Таким образом, национализм не следует рассматривать только как стремление к государственности. Его также не следует рассматривать, что подчеркивал Геллнер, как основанный на представлении о нации, т. е. возникающий из требований наций, понимаемых как реальные, материальные, отграниченные социальные сущности. Национальность (nationhood) – это не бесспорный социальный факт; она является спорным, и зачастую оспариваемым, политическим требованием. Следовательно, ни принцип национальности, ни принцип национального самоопределения не могут служить ясным и однозначным руководством при реорганизации политического пространства.
Заявки на национальность зачастую оспариваются – вспомним, например, македонцев или дискуссии о том, является население межвоенной Чехословакии одной нацией или двумя. В недавнем прошлом известны случаи курдов, палестинцев, квебекцев и целый набор западноевропейских этнорегиональных движений. Даже когда сам статус национальности не оспаривается, территориальные или культурные границы предполагаемой нации зачастую подвергаются сомнению, не говоря уже о способе, которым данная национальность (nationhood) должна быть сконструирована с целью осуществления права на самоопределение или с целью перекраивания границ по национальным линиям.

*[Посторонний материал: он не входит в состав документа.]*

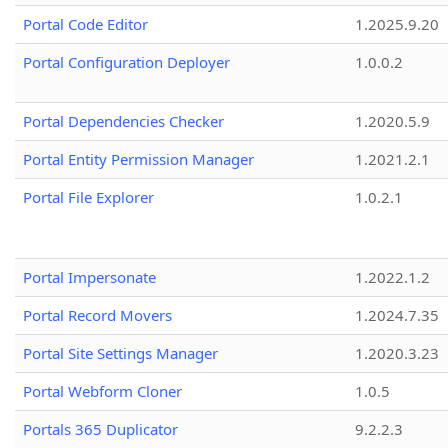
Portal Code Editor
1.2025.9.20
Portal Configuration Deployer
1.0.0.2
Portal Dependencies Checker
1.2020.5.9
Portal Entity Permission Manager
1.2021.2.1
Portal File Explorer
1.0.2.1
Portal Impersonate
1.2022.1.2
Portal Record Movers
1.2024.7.35
Portal Site Settings Manager
1.2020.3.23
Portal Webform Cloner
1.0.5
Portals 365 Duplicator
9.2.2.3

Каким образом мы можем определить национальные единицы, которые будут пользоваться правом или привилегией самоопределения, учитывая очень большое количество претензий на национальность (зачастую конфликтующих между собой)? А если мы даже и сможем идентифицировать такие привилегированные национальные единицы, как мы определим их границы и контуры? Этот вопрос – не просто теоретическая загадка, но проблема чрезвычайной практической важности.

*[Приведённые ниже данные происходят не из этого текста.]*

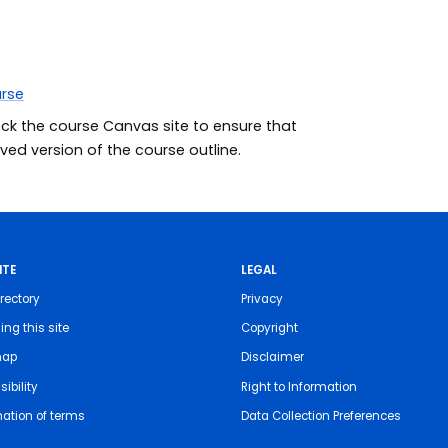
urse
eck the course Canvas site to ensure that
ed version of the course outline.
ITE
LEGAL
rectory
Privacy
ing this site
Copyright
map
Disclaimer
ibility
Right to Information
nation of terms
Data Collection Preferences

Возьмем, к примеру, Югославию. Даже если бы мы согласились, что национальными единицами, которым следовало предоставить право на самоопределение, являются официально признанные конституирующие нации Югославии (хотя почему не албанцы? почему не венгры в Воеводине?), нам все равно не удалось бы избежать вопроса о том, как эти национальные единицы должны быть сконструированы. Поставив вопрос в простейшей форме и предположив, что мы сошлись на том, что самоопределение должно осуществляться сербами, хорватами и мусульманами, как, в таком случае, эти национальные единицы должны быть определены? Сербия или сербы будут осуществлять это самоопределение? Хорватия или хорваты? Босния-Герцеговина или боснийские мусульмане? Другими словами, территориальные единицы или пересекающие границы этнокультурные нации? Должны ли все обитатели Хорватской Республики пользоваться единым правом самоопределения? И, соответственно, все обитатели Сербской Республики и Боснии-Герцеговины, большинством голосов? Или, скорее, право на самоопределение должно было быть реализовано хорватской, сербской и боснийской мусульманской этнонациями, члены которых проживают за пределами соответствующих границ? На практике международное сообщество выбрало первое решение, возможно, не отдавая себе отчета в огромной разнице между двумя способами конструирования самоопределения для тех же самых национальных единиц[55]. И последствия этого выбора были катастрофическими.
Существует, разумеется, много примеров соперничающих претензий на правильный способ конструирования национальной единицы. Целый список подобных соперничающих претензий возник во время переговоров по послевоенному устройству после окончания Первой мировой воины. Многие претензии были связаны с конфликтами между историко-территориальными и этнокультурными версиями национальности, и различные стороны, зачастую оппортунистически, отстаивали те версии, которые им в тот момент были выгодны.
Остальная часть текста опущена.